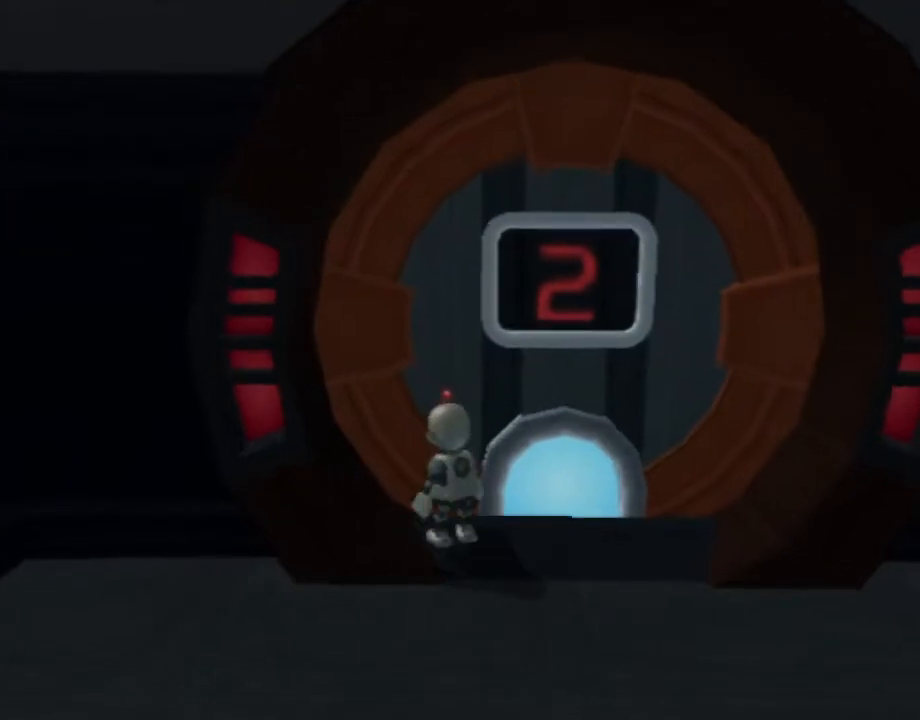
{"buttons": [], "left_stick": "center", "right_stick": "center", "events": [[83, "left_stick", "up"], [283, "left_stick", "center"]]}
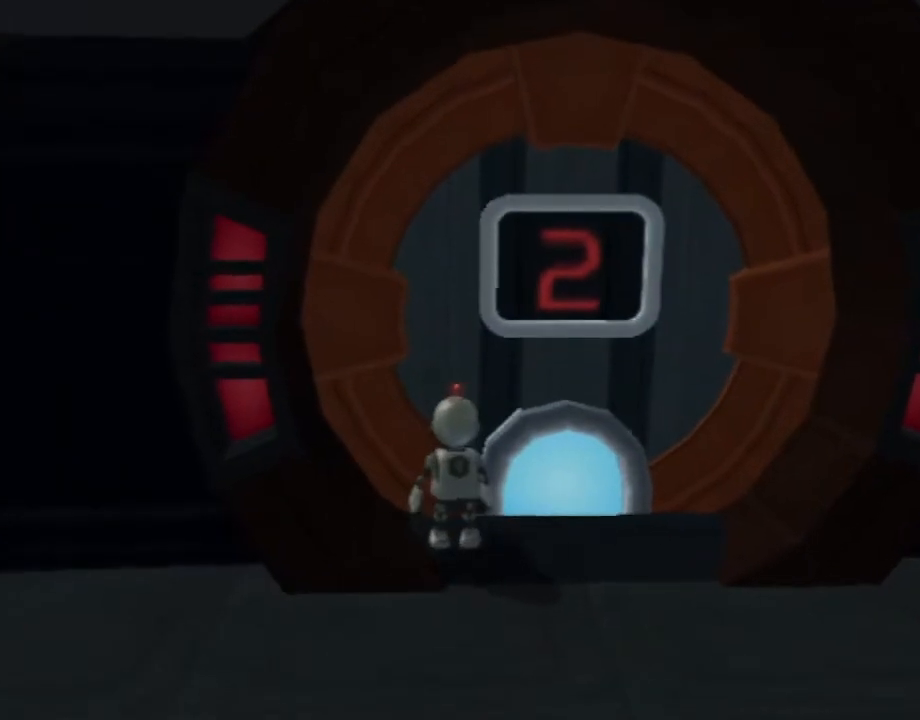
{"buttons": ["L1", "DPAD_RIGHT"], "left_stick": "center", "right_stick": "center", "events": [[83, "L1", "down"], [217, "DPAD_RIGHT", "down"]]}
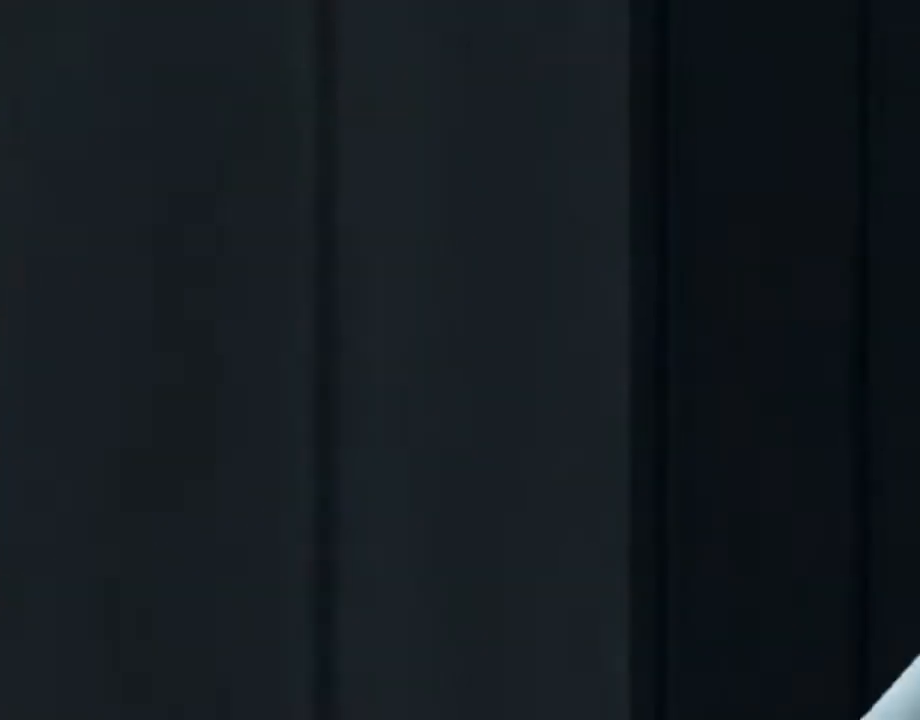
{"buttons": ["L1", "DPAD_RIGHT"], "left_stick": "center", "right_stick": "center", "events": []}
================================
WORK ORDER
Once the images are set aside, retype all of the material above exactly.

WRITTEN ANSWER
{"buttons": [], "left_stick": "center", "right_stick": "center", "events": [[83, "left_stick", "up"], [283, "left_stick", "center"]]}
{"buttons": ["L1", "DPAD_RIGHT"], "left_stick": "center", "right_stick": "center", "events": [[83, "L1", "down"], [217, "DPAD_RIGHT", "down"]]}
{"buttons": ["L1", "DPAD_RIGHT"], "left_stick": "center", "right_stick": "center", "events": []}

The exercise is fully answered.